- _Problem details_
Exactly reproduce the lines from the top of the entries below through the line containing "1664.5: none -> 2.01", with both ends included.

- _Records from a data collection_
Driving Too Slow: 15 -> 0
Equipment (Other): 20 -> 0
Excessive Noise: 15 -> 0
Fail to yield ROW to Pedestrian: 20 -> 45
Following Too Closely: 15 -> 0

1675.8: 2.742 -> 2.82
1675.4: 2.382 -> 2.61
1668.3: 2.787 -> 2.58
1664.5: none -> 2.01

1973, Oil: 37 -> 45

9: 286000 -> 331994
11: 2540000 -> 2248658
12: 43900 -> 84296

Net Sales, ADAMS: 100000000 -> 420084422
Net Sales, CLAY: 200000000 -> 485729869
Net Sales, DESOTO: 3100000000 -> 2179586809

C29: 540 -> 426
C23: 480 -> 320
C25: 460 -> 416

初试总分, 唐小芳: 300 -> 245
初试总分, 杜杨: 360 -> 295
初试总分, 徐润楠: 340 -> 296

- _Solved exercise_
Driving Too Slow: 15 -> 0
Equipment (Other): 20 -> 0
Excessive Noise: 15 -> 0
Fail to yield ROW to Pedestrian: 20 -> 45
Following Too Closely: 15 -> 0

1675.8: 2.742 -> 2.82
1675.4: 2.382 -> 2.61
1668.3: 2.787 -> 2.58
1664.5: none -> 2.01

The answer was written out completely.